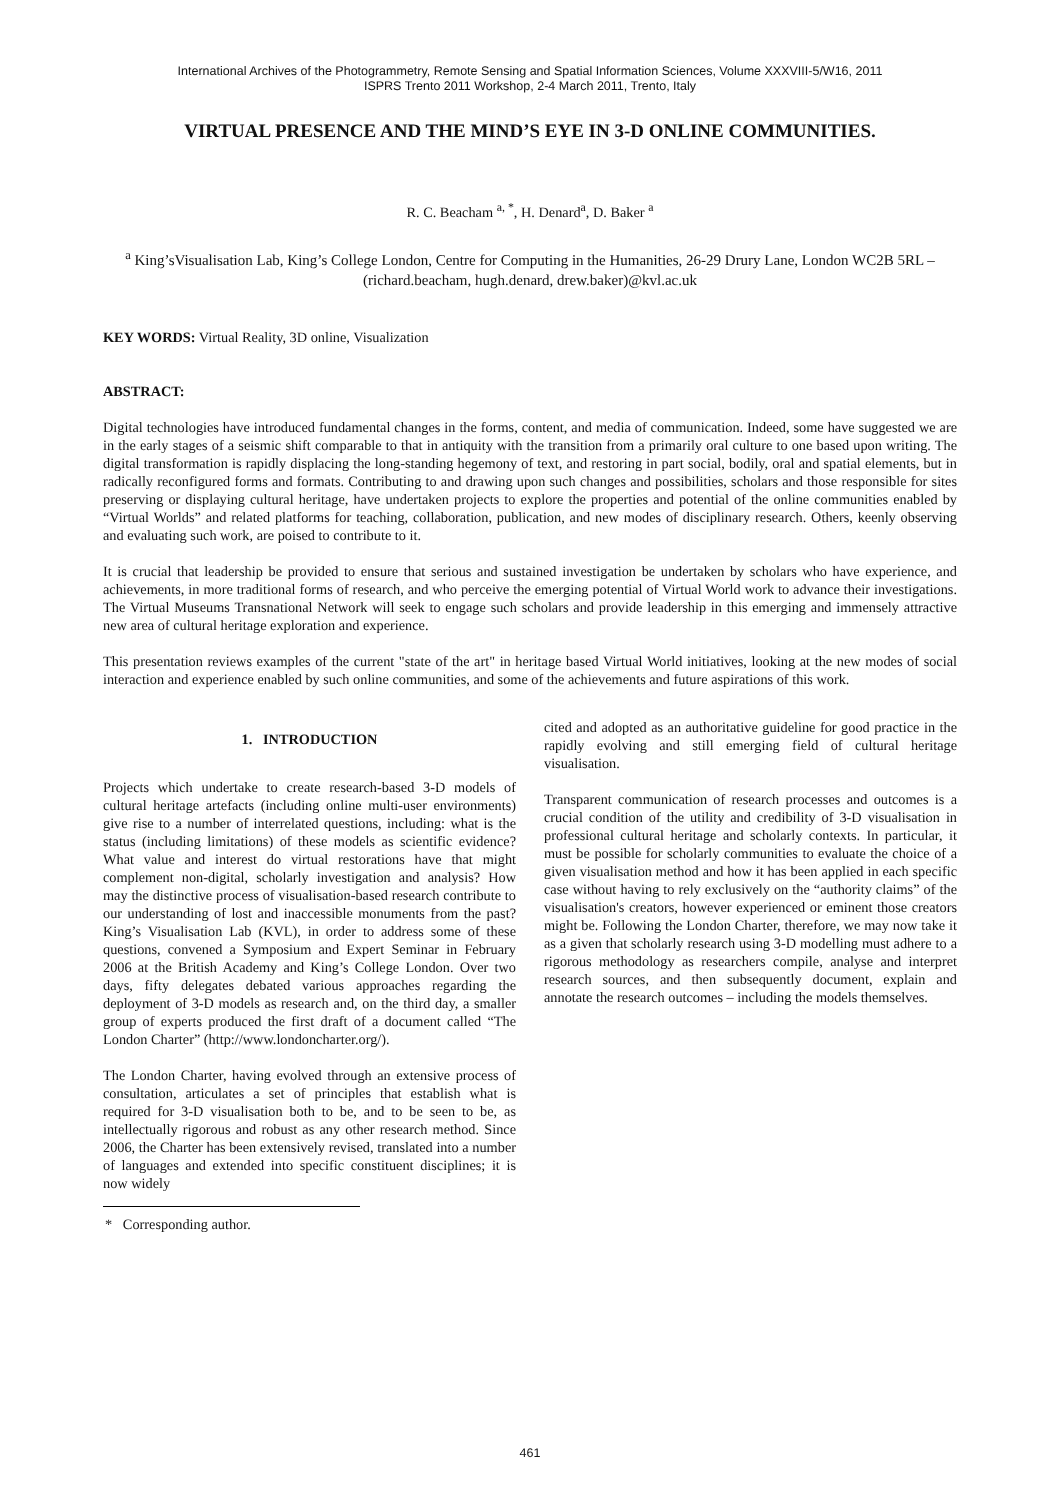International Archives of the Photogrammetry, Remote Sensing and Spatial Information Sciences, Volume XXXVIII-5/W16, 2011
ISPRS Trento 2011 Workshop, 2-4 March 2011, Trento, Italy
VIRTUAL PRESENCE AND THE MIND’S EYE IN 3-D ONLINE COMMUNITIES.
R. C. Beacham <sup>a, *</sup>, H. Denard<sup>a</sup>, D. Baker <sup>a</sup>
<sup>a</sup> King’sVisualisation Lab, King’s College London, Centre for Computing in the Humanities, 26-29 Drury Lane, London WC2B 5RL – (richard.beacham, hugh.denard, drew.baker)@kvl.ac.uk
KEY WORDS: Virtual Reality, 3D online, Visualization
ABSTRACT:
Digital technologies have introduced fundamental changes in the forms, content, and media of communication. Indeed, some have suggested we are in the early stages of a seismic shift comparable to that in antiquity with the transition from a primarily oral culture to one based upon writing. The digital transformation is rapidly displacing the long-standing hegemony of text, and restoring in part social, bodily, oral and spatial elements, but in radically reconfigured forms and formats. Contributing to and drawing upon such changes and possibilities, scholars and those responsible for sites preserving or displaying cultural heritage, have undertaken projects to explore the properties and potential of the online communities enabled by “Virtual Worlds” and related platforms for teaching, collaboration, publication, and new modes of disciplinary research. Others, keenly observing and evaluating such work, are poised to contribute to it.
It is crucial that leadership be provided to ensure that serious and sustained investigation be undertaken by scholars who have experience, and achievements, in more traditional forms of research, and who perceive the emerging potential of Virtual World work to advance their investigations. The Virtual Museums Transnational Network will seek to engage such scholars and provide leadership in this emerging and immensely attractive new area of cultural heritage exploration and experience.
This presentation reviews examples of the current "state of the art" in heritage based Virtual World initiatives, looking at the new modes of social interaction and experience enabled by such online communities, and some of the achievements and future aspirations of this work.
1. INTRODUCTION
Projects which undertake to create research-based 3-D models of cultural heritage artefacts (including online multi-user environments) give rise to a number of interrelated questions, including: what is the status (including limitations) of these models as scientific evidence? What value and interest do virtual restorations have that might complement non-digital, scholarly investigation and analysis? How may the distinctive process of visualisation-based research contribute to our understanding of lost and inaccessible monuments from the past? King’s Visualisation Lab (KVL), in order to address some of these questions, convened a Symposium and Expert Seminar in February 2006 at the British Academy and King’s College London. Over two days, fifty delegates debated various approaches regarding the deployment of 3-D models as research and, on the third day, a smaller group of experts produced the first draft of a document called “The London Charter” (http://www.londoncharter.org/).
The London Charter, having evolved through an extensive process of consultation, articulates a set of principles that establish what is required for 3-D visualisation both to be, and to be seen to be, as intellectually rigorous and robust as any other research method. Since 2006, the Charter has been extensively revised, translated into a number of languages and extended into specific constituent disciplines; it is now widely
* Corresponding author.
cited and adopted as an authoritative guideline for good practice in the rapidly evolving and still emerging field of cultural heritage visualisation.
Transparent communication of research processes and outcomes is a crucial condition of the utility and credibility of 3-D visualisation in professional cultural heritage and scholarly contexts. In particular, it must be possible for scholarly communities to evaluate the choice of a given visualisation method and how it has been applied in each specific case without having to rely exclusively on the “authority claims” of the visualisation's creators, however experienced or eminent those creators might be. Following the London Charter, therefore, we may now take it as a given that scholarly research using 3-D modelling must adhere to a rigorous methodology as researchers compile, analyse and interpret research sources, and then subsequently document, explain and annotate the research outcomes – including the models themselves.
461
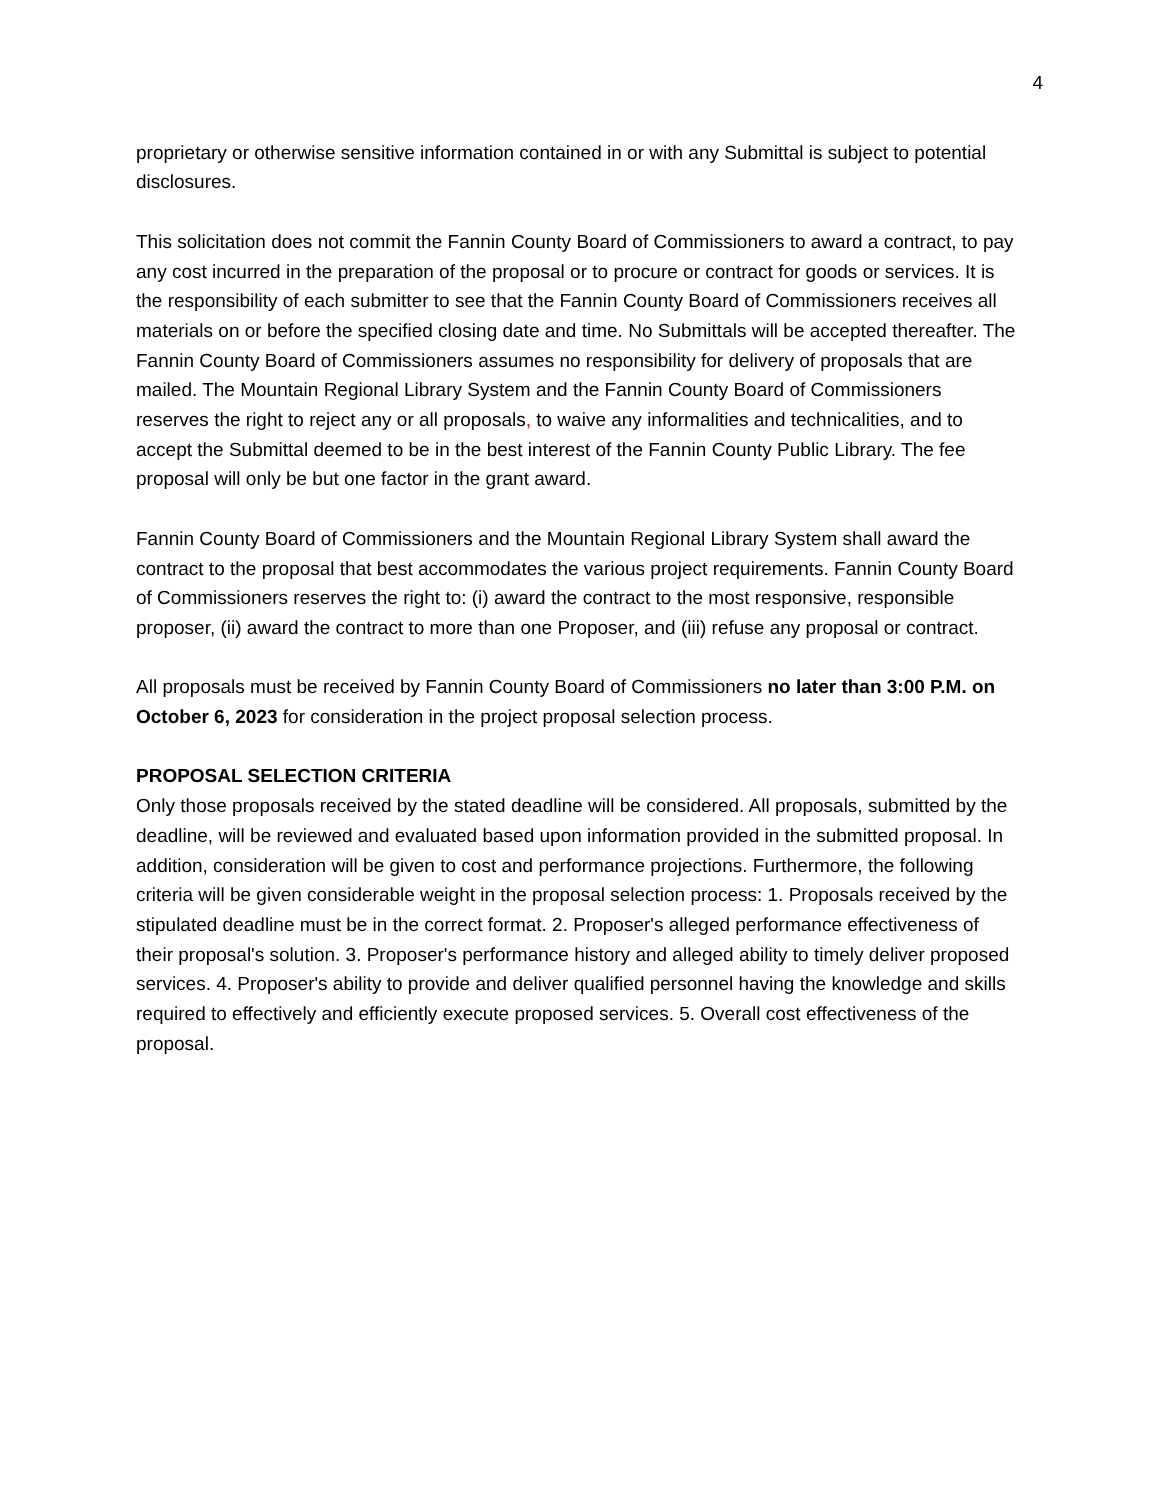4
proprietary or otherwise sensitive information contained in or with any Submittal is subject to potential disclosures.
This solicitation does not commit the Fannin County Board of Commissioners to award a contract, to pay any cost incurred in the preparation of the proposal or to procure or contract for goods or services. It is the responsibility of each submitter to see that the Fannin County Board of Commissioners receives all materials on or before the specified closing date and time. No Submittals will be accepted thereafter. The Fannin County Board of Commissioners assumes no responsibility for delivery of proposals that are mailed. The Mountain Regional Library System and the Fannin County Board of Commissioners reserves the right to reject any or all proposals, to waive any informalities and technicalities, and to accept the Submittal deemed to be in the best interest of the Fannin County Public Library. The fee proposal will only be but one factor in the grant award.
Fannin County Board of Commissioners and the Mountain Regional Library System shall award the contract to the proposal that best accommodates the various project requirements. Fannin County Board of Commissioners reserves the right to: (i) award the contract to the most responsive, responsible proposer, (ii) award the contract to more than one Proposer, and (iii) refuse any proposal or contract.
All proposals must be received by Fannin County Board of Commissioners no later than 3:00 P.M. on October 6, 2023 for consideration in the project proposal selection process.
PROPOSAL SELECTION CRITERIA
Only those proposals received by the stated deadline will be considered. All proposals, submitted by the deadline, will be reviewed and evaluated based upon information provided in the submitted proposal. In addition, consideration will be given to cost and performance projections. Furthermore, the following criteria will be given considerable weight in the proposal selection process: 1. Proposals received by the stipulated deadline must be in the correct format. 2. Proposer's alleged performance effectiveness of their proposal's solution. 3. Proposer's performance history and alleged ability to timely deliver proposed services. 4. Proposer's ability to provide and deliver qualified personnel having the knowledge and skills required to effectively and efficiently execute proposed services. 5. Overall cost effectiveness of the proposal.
...
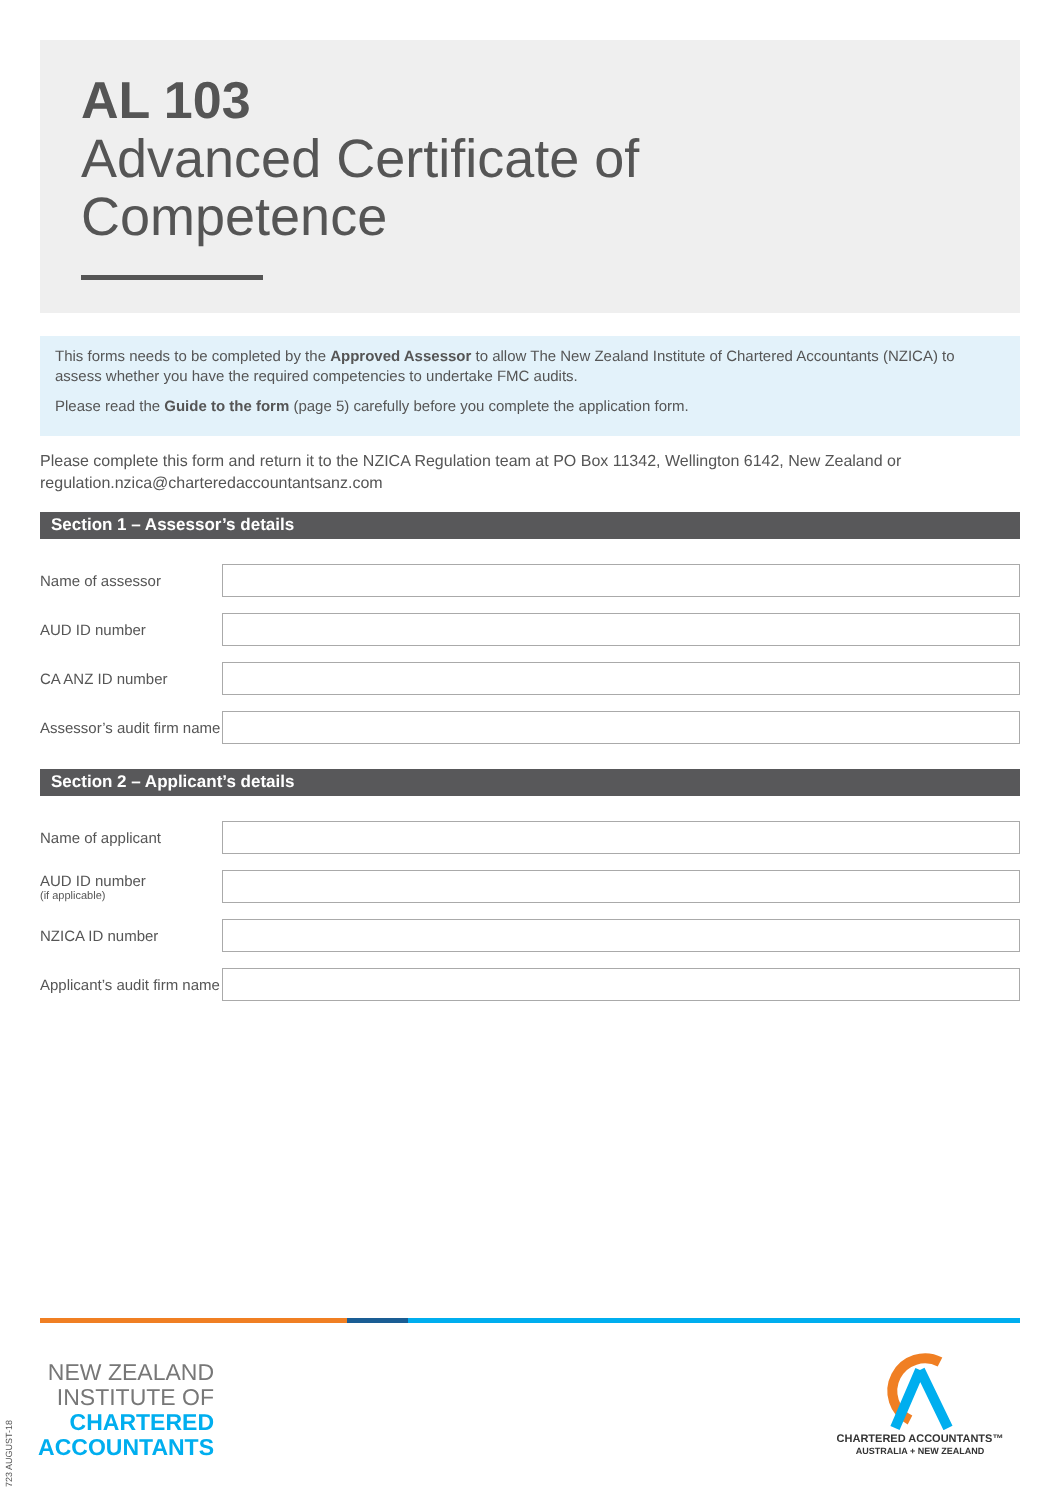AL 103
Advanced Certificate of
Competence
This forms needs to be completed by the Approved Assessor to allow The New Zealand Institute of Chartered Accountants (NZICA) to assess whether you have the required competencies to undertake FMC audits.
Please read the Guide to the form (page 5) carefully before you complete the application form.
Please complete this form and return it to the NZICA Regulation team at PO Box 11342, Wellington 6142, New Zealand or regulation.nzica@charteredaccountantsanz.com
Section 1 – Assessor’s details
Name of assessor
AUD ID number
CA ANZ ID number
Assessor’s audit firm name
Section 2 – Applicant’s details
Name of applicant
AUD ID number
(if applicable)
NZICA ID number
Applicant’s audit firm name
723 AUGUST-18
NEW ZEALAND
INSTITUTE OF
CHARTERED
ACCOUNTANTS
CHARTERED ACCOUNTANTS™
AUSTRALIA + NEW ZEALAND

What you have to do >> Pull out all lines from the entries above that include the word "responsible".

Answer below >>
Digital technologies have introduced fundamental changes in the forms, content, and media of communication. Indeed, some have suggested we are in the early stages of a seismic shift comparable to that in antiquity with the transition from a primarily oral culture to one based upon writing. The digital transformation is rapidly displacing the long-standing hegemony of text, and restoring in part social, bodily, oral and spatial elements, but in radically reconfigured forms and formats. Contributing to and drawing upon such changes and possibilities, scholars and those responsible for sites preserving or displaying cultural heritage, have undertaken projects to explore the properties and potential of the online communities enabled by “Virtual Worlds” and related platforms for teaching, collaboration, publication, and new modes of disciplinary research. Others, keenly observing and evaluating such work, are poised to contribute to it.
Fannin County Board of Commissioners and the Mountain Regional Library System shall award the contract to the proposal that best accommodates the various project requirements. Fannin County Board of Commissioners reserves the right to: (i) award the contract to the most responsive, responsible proposer, (ii) award the contract to more than one Proposer, and (iii) refuse any proposal or contract.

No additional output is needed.